◆ Problem details: Rewrite the trigonometry solution from the words "2. sin C - sin" through the words "tan(\theta\ +\ \alpha)cot\ \alpha\)", replacing "identity" with "formula".

◆ Text segment:
- - - -

Correct Answer - Option 2 :
\(\frac{m\ +\ n}{m\ -\ n}\)
Concept:
Componendo and dividendo rule:
If \(\frac{a}{b} = \frac{c}{d}\)
Then \(\frac{a+b}{a-b} = \frac{c+d}{c-d}\)
Formula used:
1. sin C + sin D = 2sin(\(\frac{C\ +\ D}{2}\)) cos(\(\frac{C\ -\ D}{2}\))
2. sin C - sin D = 2sin(\(\frac{C\ -\ D}{2}\)) cos(\(\frac{C\ +\ D}{2}\))
3. \(\frac{sin\ \theta}{cos\ \theta}\ =\ tan\ \theta\)
4. \(\frac{cos\ \theta}{sin\ \theta}\ =\ cot\ \theta\)
Calculation:
Given that,
m sin θ = n sin (θ + 2α) then,
⇒ \(\frac{m}{n}\ =\ \frac{sin(\theta\ +\ 2\alpha)}{sin\ \theta}\)
Using componendo and dividendo rule
\(\frac{m\ +\ n}{m\ -\ n}\ =\ \frac{sin(\theta\ +\ 2\alpha)\ +\ sin\ \theta}{sin(\theta\ +\ 2\alpha)\ -\ sin\ \theta}\)
Using the identity discussed in the concept part,
⇒ \(\frac{m\ +\ n}{m\ -\ n}\ =\ \frac{2\ sin(\theta\ +\ \alpha)\ cos\ \alpha}{2\ cos(\theta\ +\ \alpha)\ sin\ \alpha}\)
⇒ \(\frac{m\ +\ n}{m\ -\ n}\ =\ tan(\theta\ +\ \alpha)cot\ \alpha\)

- - - -

◆ Information provided:
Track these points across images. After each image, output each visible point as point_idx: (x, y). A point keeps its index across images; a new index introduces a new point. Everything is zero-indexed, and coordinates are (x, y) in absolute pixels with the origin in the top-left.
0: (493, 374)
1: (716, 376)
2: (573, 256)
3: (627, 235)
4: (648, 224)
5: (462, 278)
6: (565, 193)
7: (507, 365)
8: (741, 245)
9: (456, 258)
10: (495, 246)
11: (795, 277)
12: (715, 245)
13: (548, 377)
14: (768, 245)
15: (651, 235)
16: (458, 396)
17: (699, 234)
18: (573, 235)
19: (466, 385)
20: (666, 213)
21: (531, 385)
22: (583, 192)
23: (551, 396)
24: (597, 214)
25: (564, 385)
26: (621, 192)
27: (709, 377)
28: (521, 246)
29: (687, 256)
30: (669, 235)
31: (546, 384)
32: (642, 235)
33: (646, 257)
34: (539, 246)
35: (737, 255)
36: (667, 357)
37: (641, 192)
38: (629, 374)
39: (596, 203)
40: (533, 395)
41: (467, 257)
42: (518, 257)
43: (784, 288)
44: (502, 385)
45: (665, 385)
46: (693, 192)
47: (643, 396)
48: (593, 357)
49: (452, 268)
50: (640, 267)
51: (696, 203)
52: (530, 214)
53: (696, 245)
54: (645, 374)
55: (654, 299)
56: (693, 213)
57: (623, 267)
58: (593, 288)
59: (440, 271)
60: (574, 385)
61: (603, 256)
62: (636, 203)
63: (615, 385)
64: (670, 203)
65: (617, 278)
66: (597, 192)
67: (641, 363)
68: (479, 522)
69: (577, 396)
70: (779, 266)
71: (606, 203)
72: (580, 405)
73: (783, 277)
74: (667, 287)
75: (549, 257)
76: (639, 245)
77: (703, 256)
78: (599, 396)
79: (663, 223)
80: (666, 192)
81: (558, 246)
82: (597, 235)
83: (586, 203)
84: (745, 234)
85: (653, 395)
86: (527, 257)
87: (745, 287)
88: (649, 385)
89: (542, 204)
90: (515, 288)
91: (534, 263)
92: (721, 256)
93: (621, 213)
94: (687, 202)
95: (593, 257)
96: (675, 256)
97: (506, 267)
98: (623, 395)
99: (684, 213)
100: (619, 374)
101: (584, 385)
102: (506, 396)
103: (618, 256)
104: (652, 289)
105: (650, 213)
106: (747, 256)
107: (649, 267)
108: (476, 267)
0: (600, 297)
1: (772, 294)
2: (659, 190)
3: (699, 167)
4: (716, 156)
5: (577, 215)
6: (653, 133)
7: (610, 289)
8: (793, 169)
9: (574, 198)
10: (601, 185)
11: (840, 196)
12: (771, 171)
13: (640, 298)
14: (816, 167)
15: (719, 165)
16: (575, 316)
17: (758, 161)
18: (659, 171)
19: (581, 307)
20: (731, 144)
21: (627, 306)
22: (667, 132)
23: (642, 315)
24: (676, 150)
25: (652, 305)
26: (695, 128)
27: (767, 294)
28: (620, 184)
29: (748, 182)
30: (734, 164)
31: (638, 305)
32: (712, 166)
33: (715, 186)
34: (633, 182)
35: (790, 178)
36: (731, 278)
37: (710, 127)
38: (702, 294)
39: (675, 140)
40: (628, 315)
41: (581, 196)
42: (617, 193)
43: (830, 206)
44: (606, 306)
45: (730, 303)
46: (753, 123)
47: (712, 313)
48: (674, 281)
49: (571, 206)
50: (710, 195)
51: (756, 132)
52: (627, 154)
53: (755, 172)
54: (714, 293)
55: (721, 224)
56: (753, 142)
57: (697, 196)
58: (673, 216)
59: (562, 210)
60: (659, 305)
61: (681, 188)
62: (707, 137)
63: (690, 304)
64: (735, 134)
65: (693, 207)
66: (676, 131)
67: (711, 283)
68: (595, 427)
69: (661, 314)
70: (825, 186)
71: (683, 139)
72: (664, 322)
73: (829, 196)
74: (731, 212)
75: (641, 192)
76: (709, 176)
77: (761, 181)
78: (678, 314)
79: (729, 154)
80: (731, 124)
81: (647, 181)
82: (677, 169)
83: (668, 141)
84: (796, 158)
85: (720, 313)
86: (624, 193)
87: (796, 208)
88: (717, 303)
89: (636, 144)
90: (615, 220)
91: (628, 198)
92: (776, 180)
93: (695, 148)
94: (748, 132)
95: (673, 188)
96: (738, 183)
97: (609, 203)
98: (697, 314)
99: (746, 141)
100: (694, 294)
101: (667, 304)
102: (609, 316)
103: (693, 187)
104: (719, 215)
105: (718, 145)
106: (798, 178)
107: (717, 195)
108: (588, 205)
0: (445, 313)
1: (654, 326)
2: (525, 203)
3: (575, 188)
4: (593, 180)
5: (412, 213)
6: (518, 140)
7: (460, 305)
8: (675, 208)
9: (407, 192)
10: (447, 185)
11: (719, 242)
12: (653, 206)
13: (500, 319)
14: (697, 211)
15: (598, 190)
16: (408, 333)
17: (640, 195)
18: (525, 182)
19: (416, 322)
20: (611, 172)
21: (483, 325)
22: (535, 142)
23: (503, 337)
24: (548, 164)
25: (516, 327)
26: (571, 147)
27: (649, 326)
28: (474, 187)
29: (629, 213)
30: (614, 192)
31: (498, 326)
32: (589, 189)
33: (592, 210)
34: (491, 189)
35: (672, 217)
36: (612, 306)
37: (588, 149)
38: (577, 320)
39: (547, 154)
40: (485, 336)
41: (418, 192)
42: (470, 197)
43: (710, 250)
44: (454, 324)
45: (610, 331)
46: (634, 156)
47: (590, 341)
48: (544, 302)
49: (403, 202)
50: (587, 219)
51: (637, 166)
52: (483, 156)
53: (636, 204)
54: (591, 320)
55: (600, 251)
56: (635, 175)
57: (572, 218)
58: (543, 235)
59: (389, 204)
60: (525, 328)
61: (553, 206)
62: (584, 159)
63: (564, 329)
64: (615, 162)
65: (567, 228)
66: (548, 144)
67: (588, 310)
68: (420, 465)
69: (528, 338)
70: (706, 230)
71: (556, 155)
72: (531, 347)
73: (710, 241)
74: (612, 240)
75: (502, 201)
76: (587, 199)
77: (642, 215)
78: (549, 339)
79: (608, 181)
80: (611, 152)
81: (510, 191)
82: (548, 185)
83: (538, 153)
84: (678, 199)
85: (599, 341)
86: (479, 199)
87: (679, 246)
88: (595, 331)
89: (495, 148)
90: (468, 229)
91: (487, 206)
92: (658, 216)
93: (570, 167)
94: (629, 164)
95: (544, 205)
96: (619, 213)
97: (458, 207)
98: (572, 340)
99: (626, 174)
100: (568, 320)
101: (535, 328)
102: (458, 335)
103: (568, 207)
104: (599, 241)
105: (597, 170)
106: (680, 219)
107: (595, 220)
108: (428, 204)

- - - -

◆ The completed task:
2. sin C - sin D = 2sin(\(\frac{C\ -\ D}{2}\)) cos(\(\frac{C\ +\ D}{2}\))
3. \(\frac{sin\ \theta}{cos\ \theta}\ =\ tan\ \theta\)
4. \(\frac{cos\ \theta}{sin\ \theta}\ =\ cot\ \theta\)
Calculation:
Given that,
m sin θ = n sin (θ + 2α) then,
⇒ \(\frac{m}{n}\ =\ \frac{sin(\theta\ +\ 2\alpha)}{sin\ \theta}\)
Using componendo and dividendo rule
\(\frac{m\ +\ n}{m\ -\ n}\ =\ \frac{sin(\theta\ +\ 2\alpha)\ +\ sin\ \theta}{sin(\theta\ +\ 2\alpha)\ -\ sin\ \theta}\)
Using the formula discussed in the concept part,
⇒ \(\frac{m\ +\ n}{m\ -\ n}\ =\ \frac{2\ sin(\theta\ +\ \alpha)\ cos\ \alpha}{2\ cos(\theta\ +\ \alpha)\ sin\ \alpha}\)
⇒ \(\frac{m\ +\ n}{m\ -\ n}\ =\ tan(\theta\ +\ \alpha)cot\ \alpha\)